─── INPUT MATERIAL

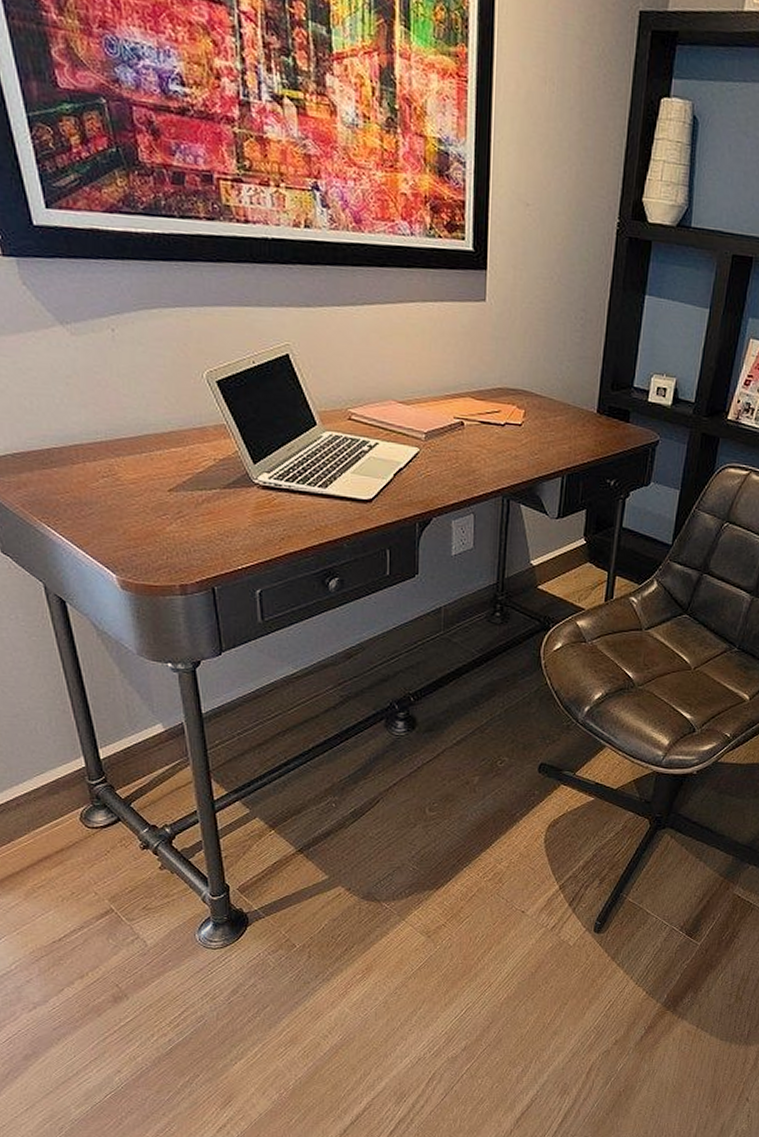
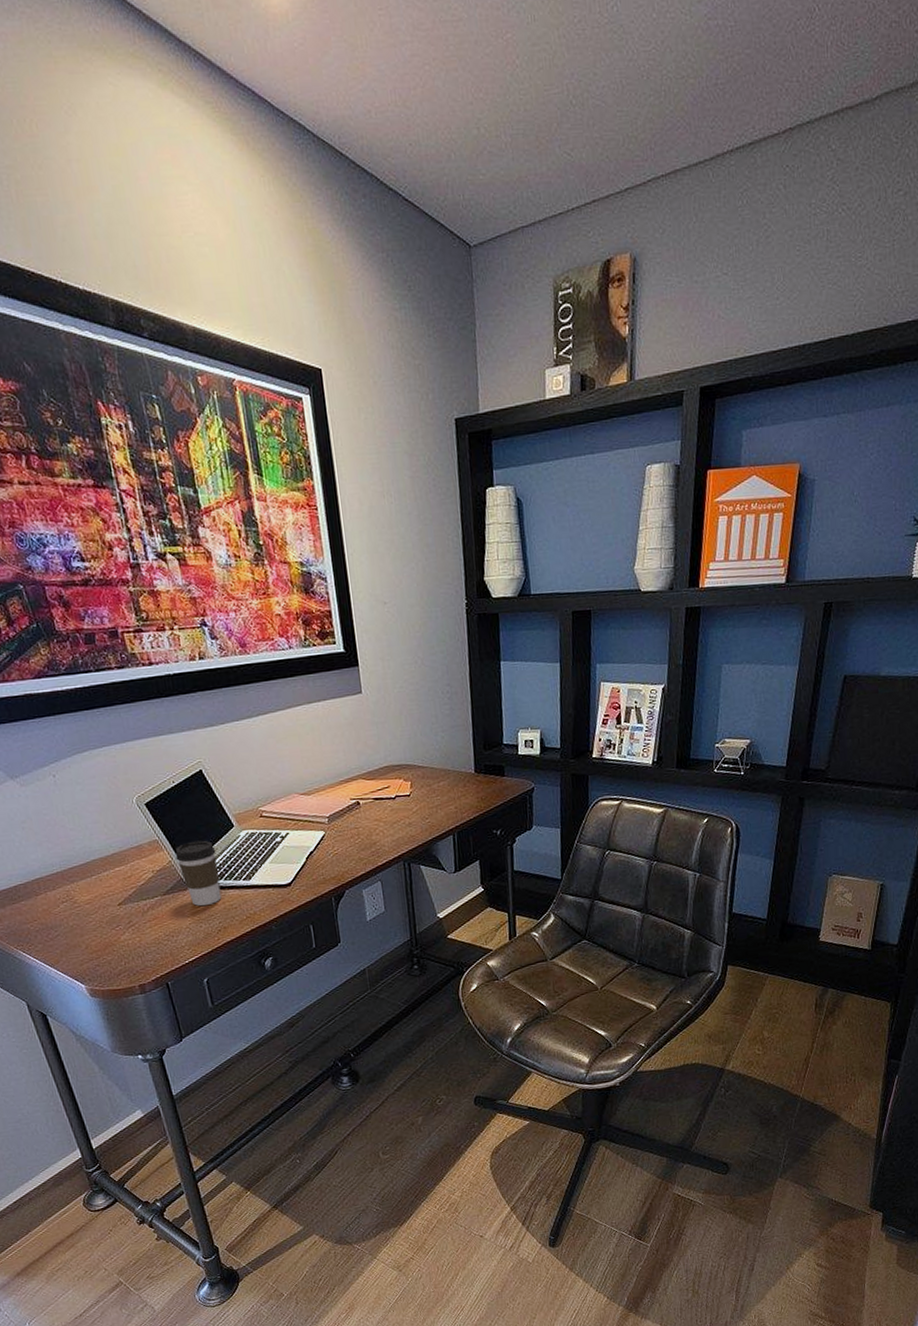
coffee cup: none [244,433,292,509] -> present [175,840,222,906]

──────
─── INPUT MATERIAL

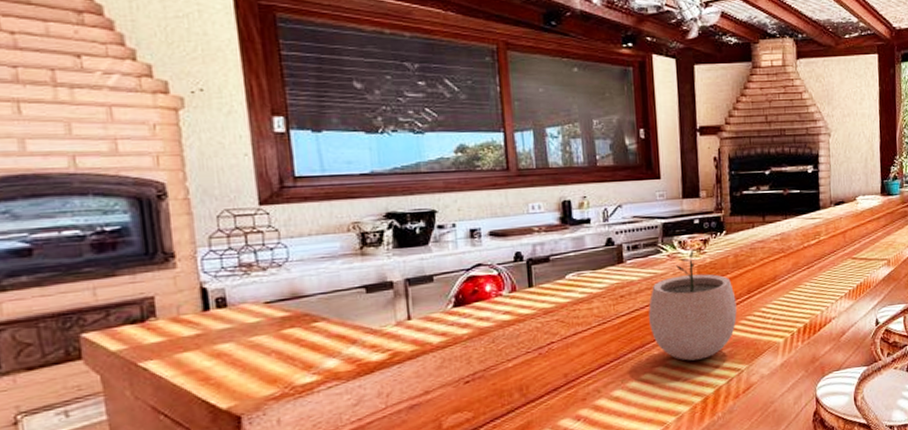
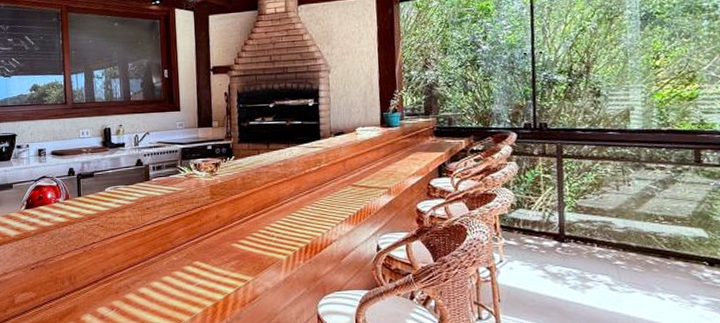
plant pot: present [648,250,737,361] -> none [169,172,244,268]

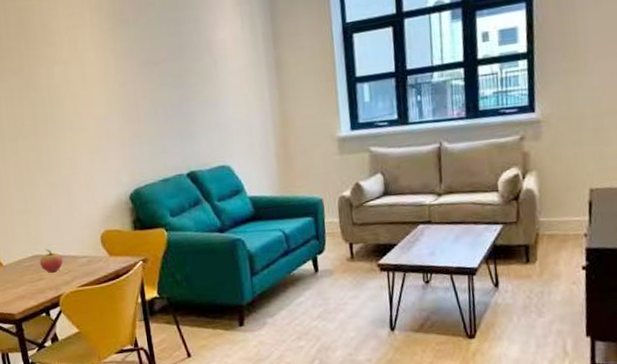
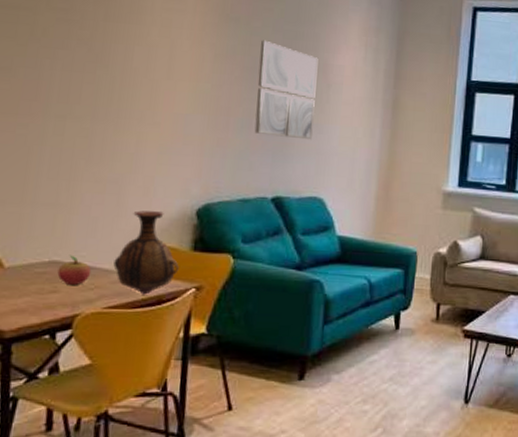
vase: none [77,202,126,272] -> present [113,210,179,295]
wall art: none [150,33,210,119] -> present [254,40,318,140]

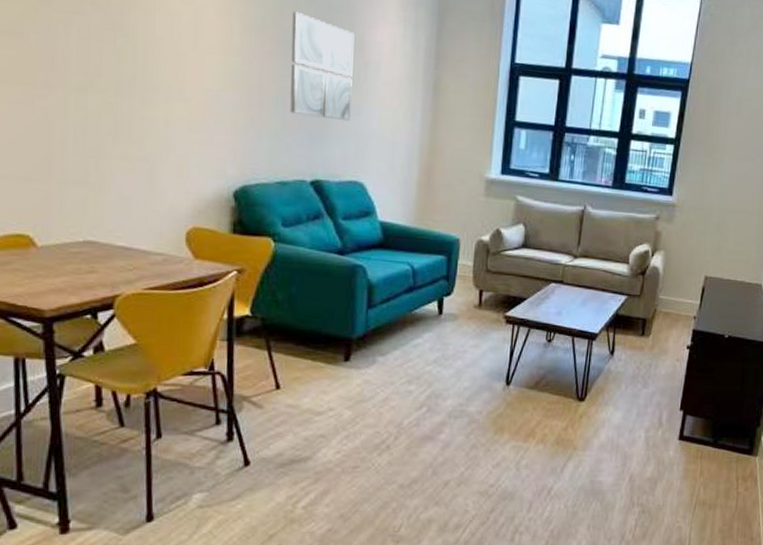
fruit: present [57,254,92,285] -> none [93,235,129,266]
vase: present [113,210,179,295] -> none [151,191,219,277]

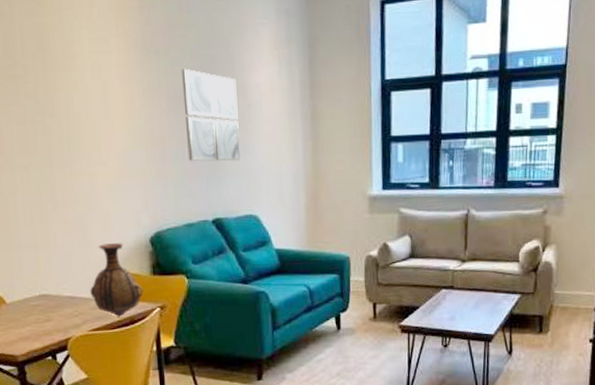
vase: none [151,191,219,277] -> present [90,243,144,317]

──────

PROBLEM STATEMENT —
Wherever a line in the data above contains the word "vase", copy that line.

SOLUTION FOR THIS PROBLEM —
vase: none [77,202,126,272] -> present [113,210,179,295]
vase: present [113,210,179,295] -> none [151,191,219,277]
vase: none [151,191,219,277] -> present [90,243,144,317]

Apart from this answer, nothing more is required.